DIRECTIONS :: Locate each line below that contains the string "second", and copy those lines.

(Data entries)
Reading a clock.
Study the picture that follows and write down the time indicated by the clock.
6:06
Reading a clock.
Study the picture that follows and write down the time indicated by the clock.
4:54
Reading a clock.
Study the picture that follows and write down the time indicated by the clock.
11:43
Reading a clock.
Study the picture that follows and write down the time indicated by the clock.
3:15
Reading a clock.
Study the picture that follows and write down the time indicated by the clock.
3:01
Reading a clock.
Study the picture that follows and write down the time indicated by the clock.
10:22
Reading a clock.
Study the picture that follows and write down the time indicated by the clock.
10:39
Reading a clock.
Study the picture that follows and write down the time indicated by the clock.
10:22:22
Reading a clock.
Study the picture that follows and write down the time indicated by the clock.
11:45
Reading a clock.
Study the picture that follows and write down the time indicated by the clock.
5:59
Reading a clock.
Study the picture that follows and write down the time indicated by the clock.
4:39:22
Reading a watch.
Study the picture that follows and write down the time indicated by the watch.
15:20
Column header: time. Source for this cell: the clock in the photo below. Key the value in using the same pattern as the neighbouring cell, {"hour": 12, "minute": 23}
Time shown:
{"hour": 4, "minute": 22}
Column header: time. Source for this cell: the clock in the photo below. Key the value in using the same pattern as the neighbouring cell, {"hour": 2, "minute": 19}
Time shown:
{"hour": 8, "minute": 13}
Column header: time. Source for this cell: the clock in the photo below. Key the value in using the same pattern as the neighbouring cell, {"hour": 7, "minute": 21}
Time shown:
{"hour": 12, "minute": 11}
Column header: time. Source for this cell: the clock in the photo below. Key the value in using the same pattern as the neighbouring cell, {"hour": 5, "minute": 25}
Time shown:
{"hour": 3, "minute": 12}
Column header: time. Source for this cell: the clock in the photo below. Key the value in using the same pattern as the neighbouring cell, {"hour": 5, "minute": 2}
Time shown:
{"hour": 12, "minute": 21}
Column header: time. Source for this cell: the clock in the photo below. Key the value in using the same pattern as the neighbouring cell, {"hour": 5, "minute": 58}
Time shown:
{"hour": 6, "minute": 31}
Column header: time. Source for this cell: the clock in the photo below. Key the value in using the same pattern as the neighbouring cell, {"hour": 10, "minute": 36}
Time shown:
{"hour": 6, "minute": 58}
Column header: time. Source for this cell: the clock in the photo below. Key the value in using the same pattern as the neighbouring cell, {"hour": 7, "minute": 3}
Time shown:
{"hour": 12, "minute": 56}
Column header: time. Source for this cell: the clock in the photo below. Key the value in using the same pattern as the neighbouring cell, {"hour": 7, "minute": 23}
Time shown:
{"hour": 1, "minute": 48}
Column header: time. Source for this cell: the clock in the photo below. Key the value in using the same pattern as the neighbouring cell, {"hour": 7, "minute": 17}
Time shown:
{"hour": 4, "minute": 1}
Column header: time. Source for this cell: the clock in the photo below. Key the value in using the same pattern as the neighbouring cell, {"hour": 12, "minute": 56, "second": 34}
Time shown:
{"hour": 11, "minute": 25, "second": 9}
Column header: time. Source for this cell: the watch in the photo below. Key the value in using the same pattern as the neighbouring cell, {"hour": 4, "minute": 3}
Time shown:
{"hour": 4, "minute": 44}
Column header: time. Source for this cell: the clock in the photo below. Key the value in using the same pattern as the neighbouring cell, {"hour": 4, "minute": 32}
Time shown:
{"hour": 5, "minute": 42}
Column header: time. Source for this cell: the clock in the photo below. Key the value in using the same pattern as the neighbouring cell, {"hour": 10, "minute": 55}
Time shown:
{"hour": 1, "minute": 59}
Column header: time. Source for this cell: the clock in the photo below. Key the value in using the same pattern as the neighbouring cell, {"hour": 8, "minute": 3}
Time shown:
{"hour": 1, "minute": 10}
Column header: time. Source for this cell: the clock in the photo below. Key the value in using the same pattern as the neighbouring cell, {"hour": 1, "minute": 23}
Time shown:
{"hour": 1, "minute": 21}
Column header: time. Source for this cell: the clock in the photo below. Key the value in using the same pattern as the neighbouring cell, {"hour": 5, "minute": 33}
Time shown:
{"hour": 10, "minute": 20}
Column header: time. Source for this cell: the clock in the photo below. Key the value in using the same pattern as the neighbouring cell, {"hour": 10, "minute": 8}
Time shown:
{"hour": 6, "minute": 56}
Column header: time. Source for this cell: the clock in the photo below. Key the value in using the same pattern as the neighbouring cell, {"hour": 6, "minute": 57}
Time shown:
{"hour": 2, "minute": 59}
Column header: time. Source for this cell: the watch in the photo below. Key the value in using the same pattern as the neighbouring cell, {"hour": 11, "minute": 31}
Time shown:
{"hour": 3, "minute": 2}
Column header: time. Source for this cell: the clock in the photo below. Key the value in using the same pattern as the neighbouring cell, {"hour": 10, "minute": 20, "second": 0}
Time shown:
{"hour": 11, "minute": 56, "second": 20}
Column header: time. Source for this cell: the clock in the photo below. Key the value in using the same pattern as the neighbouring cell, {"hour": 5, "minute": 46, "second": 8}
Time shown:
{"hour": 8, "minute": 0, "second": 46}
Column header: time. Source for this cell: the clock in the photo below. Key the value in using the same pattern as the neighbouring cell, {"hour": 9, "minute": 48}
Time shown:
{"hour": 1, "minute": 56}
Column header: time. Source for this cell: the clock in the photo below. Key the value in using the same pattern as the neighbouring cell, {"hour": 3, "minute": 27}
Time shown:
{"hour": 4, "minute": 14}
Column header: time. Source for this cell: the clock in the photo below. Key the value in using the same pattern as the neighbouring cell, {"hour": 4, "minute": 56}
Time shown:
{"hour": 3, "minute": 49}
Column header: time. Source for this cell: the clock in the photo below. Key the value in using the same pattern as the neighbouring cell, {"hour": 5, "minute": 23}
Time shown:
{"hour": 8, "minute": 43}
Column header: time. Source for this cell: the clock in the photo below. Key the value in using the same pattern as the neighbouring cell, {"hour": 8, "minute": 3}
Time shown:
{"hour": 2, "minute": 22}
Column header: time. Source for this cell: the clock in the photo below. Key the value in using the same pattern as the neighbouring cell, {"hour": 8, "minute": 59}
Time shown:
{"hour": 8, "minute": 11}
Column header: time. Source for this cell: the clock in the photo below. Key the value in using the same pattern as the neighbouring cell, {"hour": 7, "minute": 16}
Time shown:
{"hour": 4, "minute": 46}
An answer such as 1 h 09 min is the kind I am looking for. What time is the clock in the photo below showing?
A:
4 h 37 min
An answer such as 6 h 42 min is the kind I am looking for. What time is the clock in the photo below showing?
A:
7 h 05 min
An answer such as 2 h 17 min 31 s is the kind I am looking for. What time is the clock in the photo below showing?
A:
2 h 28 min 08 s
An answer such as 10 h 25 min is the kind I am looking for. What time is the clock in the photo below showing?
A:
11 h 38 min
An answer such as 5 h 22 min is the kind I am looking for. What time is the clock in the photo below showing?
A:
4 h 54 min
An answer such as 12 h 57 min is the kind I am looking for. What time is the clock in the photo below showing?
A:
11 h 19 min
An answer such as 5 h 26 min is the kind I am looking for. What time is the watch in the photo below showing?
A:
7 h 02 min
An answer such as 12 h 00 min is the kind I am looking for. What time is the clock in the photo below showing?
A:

ANSWER TO THIS PROBLEM ::
Column header: time. Source for this cell: the clock in the photo below. Key the value in using the same pattern as the neighbouring cell, {"hour": 12, "minute": 56, "second": 34}
{"hour": 11, "minute": 25, "second": 9}
Column header: time. Source for this cell: the clock in the photo below. Key the value in using the same pattern as the neighbouring cell, {"hour": 10, "minute": 20, "second": 0}
{"hour": 11, "minute": 56, "second": 20}
Column header: time. Source for this cell: the clock in the photo below. Key the value in using the same pattern as the neighbouring cell, {"hour": 5, "minute": 46, "second": 8}
{"hour": 8, "minute": 0, "second": 46}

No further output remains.